● TEXT EXTRACT:
══════════════════════════════
Sunday, 18 March 2018

The Nick Cave Top 75 Countdown (#50-46) & This Week's Statistics

Hello, my friends, old and new! I'm back... Which means that the stories will be coming at more regular intervals from now on. Unless the cold I'm currently suffering from takes a turn for the worse...


Before the countdown continues, however, let's begin with our bonus track, from one of the soundtracks that Nick Cave wrote in his long and illustrious career. We have already shone a light on the long and fruitful collaboration between Nick Cave and Australian film director John Hillcoat. The Road (2009) was another chapter - and it was as good as they come. Cave scored the movie with the help of his writing partner of late, Warren Ellis. This is the opening track:


At #50 we find Nick The Stripper, a song from Nick's early days with The Birthday Party, from the album Prayers on Fire (1981) in particular. It was the album's lead single and contained a brass section, courtesy of members of the Melbourne jazz-rock band Equal Local.
══════════════════════════════
● GIVEN RECORDS:
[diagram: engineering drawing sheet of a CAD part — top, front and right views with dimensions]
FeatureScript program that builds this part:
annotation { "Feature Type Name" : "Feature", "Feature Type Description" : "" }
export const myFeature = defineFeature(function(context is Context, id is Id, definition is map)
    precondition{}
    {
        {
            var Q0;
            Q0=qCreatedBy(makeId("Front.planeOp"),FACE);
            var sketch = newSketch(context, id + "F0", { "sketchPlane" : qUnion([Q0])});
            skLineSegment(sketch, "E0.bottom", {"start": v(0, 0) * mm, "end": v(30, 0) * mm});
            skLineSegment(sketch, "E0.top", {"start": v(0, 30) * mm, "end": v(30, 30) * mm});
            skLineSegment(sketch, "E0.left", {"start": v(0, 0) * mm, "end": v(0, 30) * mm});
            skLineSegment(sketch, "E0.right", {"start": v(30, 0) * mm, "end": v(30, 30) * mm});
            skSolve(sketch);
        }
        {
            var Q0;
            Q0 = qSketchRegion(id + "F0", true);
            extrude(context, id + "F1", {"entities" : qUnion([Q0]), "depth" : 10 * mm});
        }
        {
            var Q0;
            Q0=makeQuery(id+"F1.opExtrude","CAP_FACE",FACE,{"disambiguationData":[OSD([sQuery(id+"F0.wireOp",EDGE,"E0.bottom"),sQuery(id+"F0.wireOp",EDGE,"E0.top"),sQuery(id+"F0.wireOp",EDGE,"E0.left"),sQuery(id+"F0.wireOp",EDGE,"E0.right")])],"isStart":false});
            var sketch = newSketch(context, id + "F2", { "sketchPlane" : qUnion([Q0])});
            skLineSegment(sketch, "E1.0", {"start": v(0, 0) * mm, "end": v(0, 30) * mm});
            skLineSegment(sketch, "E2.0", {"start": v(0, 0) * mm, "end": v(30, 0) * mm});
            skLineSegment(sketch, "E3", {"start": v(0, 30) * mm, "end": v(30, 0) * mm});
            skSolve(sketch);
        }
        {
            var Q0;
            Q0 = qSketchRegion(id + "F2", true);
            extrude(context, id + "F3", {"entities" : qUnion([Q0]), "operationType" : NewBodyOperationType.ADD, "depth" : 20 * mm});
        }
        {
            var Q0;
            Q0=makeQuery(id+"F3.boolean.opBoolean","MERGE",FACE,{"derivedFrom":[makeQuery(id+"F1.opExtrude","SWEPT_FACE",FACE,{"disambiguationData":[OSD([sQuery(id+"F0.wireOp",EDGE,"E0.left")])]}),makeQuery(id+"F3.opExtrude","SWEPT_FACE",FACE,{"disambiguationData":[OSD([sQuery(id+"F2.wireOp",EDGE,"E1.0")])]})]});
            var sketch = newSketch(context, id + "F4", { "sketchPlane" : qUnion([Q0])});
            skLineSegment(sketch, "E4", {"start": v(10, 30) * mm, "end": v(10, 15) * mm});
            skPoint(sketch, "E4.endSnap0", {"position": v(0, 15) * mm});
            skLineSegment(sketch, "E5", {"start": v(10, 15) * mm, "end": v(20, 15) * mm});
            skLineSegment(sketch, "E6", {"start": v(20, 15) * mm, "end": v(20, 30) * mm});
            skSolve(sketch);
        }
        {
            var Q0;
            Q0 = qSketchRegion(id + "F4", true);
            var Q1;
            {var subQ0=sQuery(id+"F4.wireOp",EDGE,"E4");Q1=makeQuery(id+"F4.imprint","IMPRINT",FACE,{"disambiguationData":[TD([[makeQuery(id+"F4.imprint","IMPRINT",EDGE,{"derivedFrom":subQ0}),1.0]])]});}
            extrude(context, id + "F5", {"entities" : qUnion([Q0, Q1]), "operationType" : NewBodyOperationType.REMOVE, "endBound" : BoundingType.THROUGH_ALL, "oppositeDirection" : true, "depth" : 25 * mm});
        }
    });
══════════════════════════════
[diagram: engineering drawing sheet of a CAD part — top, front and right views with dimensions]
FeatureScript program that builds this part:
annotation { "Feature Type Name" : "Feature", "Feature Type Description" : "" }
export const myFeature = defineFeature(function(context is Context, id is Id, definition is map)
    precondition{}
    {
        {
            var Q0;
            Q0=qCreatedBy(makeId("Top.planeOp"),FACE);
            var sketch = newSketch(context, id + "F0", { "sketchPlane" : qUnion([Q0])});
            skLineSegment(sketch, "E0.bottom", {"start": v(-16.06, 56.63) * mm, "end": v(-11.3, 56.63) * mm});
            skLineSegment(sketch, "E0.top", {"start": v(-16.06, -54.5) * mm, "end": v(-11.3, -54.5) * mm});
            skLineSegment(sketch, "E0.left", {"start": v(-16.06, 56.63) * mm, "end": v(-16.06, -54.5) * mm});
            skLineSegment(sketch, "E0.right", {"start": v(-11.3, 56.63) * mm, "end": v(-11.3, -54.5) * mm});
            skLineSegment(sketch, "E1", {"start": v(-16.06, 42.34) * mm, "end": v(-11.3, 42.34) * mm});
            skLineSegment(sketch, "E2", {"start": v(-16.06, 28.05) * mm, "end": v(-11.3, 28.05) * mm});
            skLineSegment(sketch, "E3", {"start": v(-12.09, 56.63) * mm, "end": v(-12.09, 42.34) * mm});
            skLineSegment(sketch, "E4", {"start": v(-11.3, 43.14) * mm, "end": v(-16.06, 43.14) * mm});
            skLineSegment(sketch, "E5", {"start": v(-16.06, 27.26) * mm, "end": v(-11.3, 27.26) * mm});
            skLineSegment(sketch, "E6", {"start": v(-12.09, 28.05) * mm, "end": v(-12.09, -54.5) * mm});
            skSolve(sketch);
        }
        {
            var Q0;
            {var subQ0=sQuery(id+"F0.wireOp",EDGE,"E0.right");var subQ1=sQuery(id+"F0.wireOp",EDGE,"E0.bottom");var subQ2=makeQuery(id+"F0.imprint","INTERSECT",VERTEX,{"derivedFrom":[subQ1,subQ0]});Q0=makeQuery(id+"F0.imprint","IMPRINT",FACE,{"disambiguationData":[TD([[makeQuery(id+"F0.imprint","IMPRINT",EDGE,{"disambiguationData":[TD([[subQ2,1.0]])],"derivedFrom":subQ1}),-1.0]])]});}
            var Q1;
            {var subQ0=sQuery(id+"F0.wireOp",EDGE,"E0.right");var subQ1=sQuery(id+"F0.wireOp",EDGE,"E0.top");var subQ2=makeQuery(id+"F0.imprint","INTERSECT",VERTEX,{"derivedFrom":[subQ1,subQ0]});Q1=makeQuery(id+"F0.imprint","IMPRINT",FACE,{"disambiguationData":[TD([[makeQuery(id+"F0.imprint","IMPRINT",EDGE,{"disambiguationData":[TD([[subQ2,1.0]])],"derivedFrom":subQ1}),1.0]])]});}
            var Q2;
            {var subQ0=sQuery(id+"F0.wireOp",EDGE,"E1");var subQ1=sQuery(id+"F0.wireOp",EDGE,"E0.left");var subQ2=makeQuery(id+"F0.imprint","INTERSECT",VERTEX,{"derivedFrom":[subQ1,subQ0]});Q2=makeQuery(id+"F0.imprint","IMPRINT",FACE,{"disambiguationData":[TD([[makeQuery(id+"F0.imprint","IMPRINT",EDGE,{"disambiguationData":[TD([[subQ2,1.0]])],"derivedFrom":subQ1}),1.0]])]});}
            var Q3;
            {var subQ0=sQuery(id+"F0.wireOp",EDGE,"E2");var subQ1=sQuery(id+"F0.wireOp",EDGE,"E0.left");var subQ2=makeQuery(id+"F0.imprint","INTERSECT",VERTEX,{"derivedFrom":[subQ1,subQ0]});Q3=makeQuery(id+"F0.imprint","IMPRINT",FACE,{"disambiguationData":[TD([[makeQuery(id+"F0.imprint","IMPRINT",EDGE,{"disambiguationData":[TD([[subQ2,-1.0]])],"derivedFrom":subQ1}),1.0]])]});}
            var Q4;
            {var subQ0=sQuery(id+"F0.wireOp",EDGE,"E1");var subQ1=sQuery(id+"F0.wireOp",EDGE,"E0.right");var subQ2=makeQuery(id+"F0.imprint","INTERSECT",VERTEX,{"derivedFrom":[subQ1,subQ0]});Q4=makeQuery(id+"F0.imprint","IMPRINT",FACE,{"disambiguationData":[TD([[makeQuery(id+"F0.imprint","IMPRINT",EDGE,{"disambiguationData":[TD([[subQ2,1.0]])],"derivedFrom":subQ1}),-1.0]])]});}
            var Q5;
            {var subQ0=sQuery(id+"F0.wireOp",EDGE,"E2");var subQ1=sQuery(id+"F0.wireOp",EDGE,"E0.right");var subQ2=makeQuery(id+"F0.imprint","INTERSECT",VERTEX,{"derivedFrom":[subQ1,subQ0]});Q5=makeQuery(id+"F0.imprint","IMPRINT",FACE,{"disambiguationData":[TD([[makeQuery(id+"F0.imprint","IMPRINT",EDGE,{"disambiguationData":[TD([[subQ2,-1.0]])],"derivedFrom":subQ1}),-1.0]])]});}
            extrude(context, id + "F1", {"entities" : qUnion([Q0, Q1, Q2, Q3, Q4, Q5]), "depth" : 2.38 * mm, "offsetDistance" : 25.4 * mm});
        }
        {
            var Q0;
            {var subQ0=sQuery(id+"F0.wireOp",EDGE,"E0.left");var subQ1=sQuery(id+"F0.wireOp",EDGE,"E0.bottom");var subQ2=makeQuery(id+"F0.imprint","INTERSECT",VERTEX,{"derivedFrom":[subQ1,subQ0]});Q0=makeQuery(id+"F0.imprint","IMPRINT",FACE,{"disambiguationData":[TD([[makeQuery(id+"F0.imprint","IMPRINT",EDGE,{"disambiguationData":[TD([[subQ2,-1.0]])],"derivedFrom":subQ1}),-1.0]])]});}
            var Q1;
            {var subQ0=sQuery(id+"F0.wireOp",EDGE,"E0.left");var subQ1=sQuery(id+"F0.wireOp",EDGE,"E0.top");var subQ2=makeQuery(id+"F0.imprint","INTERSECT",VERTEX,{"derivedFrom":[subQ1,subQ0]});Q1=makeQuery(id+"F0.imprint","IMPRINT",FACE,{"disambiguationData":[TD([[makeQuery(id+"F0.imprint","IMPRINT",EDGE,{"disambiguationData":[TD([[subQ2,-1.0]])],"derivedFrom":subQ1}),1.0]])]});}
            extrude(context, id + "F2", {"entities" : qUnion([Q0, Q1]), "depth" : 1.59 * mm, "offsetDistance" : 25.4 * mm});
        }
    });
══════════════════════════════
● STATED TASK 1:
Set down, word for word, the passage of the Nick Cave countdown post that begins with "Before the countdown" and ends with "band Equal Local.".
● STATED TASK 2:
Resume the Nick Cave countdown post after its last sentence, writing on in the same voice.

● WRITTEN RESPONSE 1:
Before the countdown continues, however, let's begin with our bonus track, from one of the soundtracks that Nick Cave wrote in his long and illustrious career. We have already shone a light on the long and fruitful collaboration between Nick Cave and Australian film director John Hillcoat. The Road (2009) was another chapter - and it was as good as they come. Cave scored the movie with the help of his writing partner of late, Warren Ellis. This is the opening track:


At #50 we find Nick The Stripper, a song from Nick's early days with The Birthday Party, from the album Prayers on Fire (1981) in particular. It was the album's lead single and contained a brass section, courtesy of members of the Melbourne jazz-rock band Equal Local.

● WRITTEN RESPONSE 2:
The song begins with Nick, half-naked with the word "HELL" painted on his chest, singing "Insect/insect/insect/incest." The song is replete with images of murder, decay, blood, and Kafka-esque insects. Then, of course, there's Cave himself, the literate ghoul with an impressive vocal range who just stepped out of a B horror flick, trying to parry the intensity of the music like an Iggy Pop wasted on goth pills. Nick The Stripper offered us a pretty good insight into how weird things were about to get:


At #49 is Nature Boy, by Nick Cave & The Bad Seeds, from the album Abattoir Blues / The Lyre of Orpheus (2004). This song about love found at a flower show was given polished, poppy backing from the Bad Seeds, somehow reminiscent of Cockney Rebel's Make Me Smile (Come Up And See Me).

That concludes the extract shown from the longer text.